The Deschutes County Commission approved a number of American Rescue Plan Act (ARPA) investments Wednesday, totaling more than $2.85 million.
This includes $450,000 for the Bethlehem Inn’s new Redmond homeless shelter; funds which the nonprofit requested last week.
The investment will cover half of the $900,000 still needed to complete the homeless shelter.
Bethlehem Inn asked the City of Redmond to cover the other $450,000.
“We’re looking critically at the ways we can make strategic investments to help move our communities forward,” said Deschutes County Commissioner Tony DeBone. “These funds represent a unique opportunity for regional partnership as we all work together toward recovery.”
ARPA Investments approved by the Board of Commissioners include:
- $1 million to support the first phase of the Oregon State University-Cascades, Central Oregon Community College, and Bend Chamber Little Kits Early Learning & Child Care Center project. The first phase of the Little Kits Early Learning & Child Care Center is expected to provide childcare for 70 to 100 children in Bend.
- $750,000 to support a partnership with the City of Bend on a managed camp project. Commissioners indicated the potential of making an additional $750,000 investment in the project at a later date.
- $450,000 to support the Bethlehem Inn’s conversion of a motel in Redmond into a year-round shelter that will serve up to 88 people each night.
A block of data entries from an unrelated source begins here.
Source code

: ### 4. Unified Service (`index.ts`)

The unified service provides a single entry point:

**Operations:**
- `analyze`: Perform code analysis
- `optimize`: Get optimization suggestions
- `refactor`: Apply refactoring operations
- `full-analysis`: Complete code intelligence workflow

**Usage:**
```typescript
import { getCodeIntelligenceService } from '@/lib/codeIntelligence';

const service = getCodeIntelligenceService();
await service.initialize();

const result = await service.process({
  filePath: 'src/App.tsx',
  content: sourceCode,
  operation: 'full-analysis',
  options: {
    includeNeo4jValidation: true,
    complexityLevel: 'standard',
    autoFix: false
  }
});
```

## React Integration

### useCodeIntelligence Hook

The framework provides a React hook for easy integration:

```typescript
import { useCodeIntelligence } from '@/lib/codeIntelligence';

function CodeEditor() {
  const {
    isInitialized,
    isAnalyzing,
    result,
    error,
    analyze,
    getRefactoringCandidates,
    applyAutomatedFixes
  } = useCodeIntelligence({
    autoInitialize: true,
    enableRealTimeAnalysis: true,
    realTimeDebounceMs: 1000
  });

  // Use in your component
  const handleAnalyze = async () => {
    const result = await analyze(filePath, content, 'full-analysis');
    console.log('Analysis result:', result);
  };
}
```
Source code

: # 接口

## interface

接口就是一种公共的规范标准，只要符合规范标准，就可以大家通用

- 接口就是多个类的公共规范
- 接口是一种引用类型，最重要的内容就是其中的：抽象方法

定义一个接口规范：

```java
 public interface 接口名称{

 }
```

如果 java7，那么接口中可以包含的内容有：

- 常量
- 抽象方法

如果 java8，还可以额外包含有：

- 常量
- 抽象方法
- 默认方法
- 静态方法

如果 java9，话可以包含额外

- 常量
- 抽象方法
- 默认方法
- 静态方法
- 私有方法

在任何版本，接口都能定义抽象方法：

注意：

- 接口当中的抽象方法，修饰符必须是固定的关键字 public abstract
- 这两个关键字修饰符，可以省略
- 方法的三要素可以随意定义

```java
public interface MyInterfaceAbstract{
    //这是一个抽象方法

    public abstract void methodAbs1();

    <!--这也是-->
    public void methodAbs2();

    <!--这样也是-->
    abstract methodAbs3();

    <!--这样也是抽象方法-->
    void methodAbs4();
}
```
- $455,184 to cover County-incurred costs related to COVID-19 testing, liability insurance, sanitizer for the Deschutes County Jail, and administration of the County’s ARPA investments.
- $100,000 for the Ronald McDonald House to help support their capital campaign project.
- $100,000 to support the construction of the Veterans’ Village project.
Commissioners also encouraged staff to look into the development of a program to provide help for businesses impacted by the COVID-19 pandemic.
“It’s exciting to see these dollars start to flow into our community as we begin what will be a series of important investments,” said Deschutes County Commissioner Patti Adair.
The initial investments represent only a portion of the $38 million Deschutes County will receive in ARPA funds.
The County received the first half of the funds in May and expects to receive the rest next year.
“It’s important to us that we hear from the community about what priorities and programs are most important to them,” said County Commissioner Phil Chang. “We’re holding back the bulk of our ARPA funds so that we can hear directly from residents about the best ways to invest these dollars.”